Well written you really could have summarized it in one sentence.
ReplyDelete"All our politicians on both sides of the aisle are pandering populist self-interested assholes who place politics above country and are driving this country to ruin"
Should also be noted the similarity between Romney's comments and something I hear on a fairly regular basis from one-state Zionists:
ReplyDelete"The Palestinians never developed their land until we arrived...they're not capable of development...and now they want the land that WE developed because we're better than them."
The colonists in French-occupied Algeria said the same. of course, what they developed was the previously irrigated lands devastated only by the French invasion...
DeleteRa Ra Ra!
ReplyDelete"...was founded on respect not simply for shared religious identity..."
ReplyDeleteJews: Believe in God and Old Testament prophets
Mormons: Jewish faith + Jesus as God's son, +Joseph Smith as prophet
Muslims: Jewish faith + Jesus and Mohammed as prophets
I think Mormonims is more close to Muslim faith than to Jewish faith. Jesus was a fake to Jewish people.
Whatever superior proximity exists between Mormons and Jewish people, it's rather about secular culture than about faith.

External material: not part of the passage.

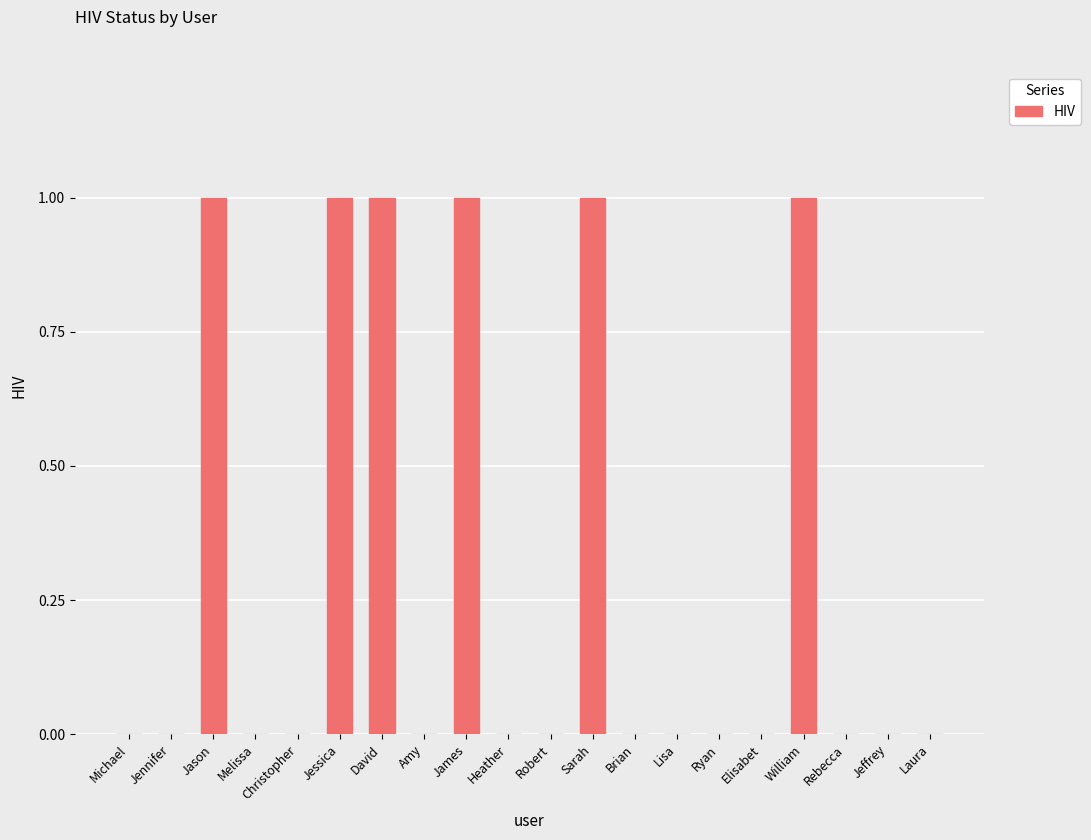

The value at Jessica is 1. True or false?

True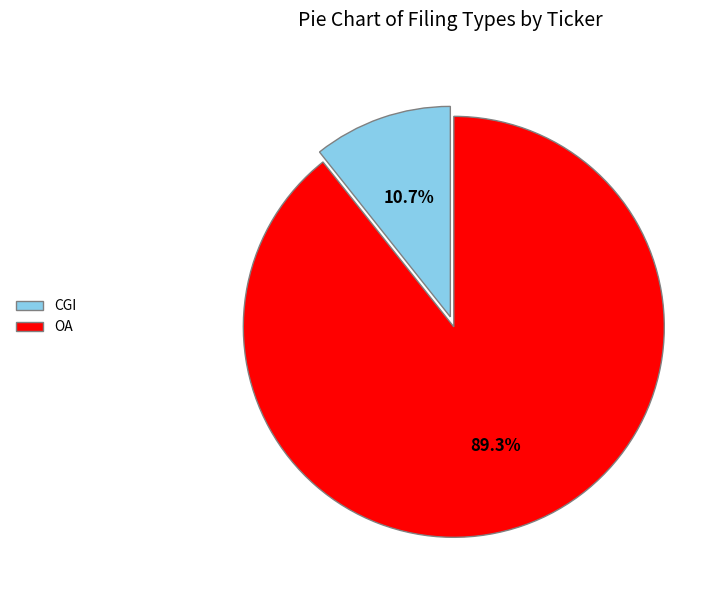

How many slices are in this pie chart?

2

Surprising that you didn't mention that the Churchill bust is still on display in the White House: http://www.whitehouse.gov/blog/2012/07/27/fact-check-bust-winston-churchill
ReplyDeleteMy understanding is that there were actually two Churchill busts in the White House.
ReplyDeleteOne, which was in the Oval Office, was returned to England, as it was on loan. Romney insinuates that Obama was somehow disrespectful to England (and therefore white culture) by returning it. Please keep in mind that each President decides what they want in the Oval Office, such as which desk they choose, and so on.

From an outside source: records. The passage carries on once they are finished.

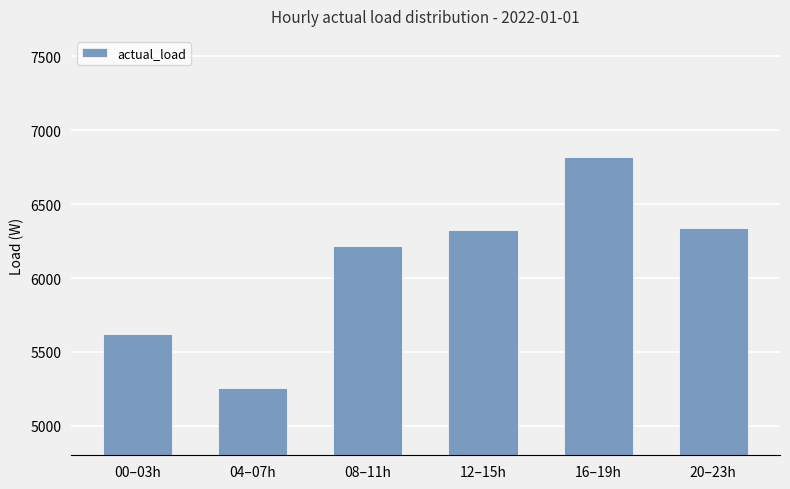

Does the chart contain any negative values?

No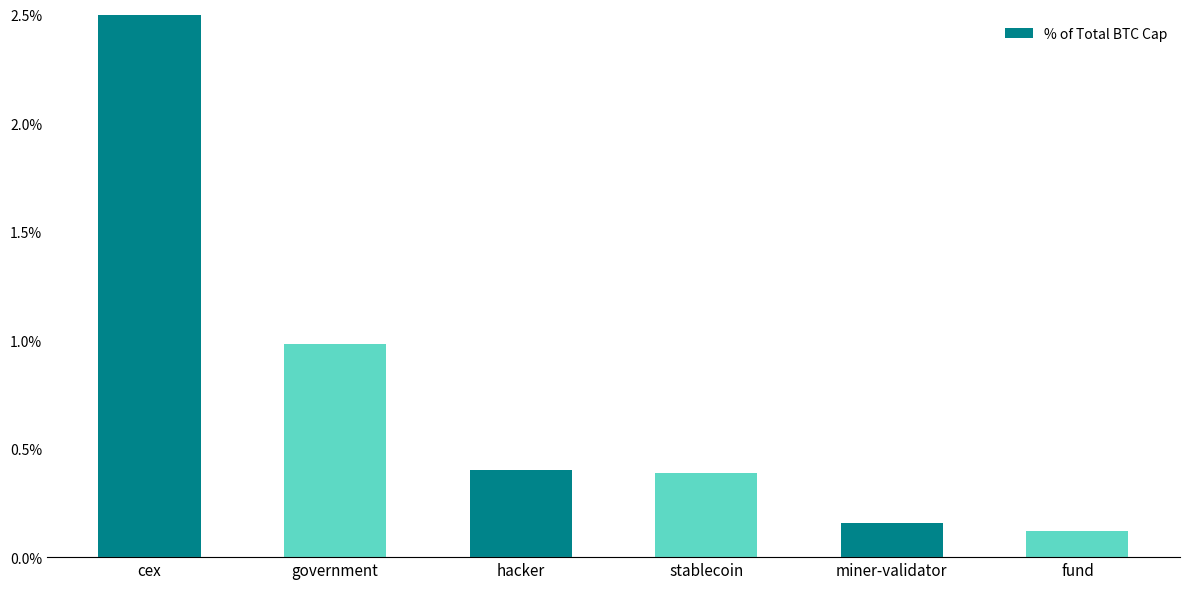

The value at hacker is 0.0. True or false?

True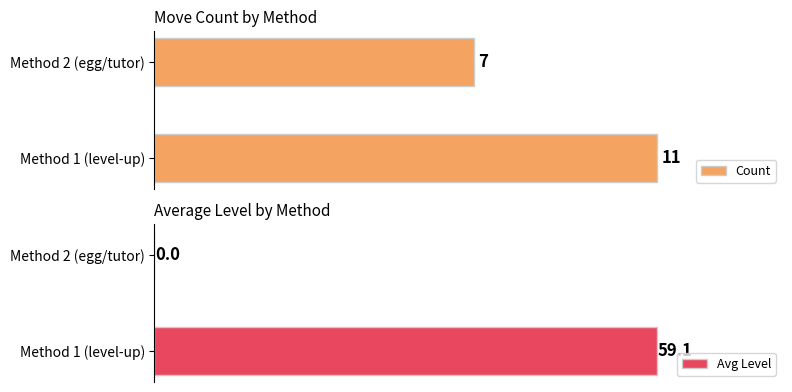

List the series in order of their peak value, highest first.

Avg Level, Count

The other one, outside the Treaty Room, is still there. Apparently it's been there for decades. So anyone who says there is no Churchill bust in the White House is wrong.
Big government, socialist, anti business Hamas policies are a major driver of poverty in Gaza. As are Israeli big government, socialist anti business policies that impede the Gazan private sector. Both are simultaneously true.
ReplyDeleteI can understand your feeling and i m agree with that........!!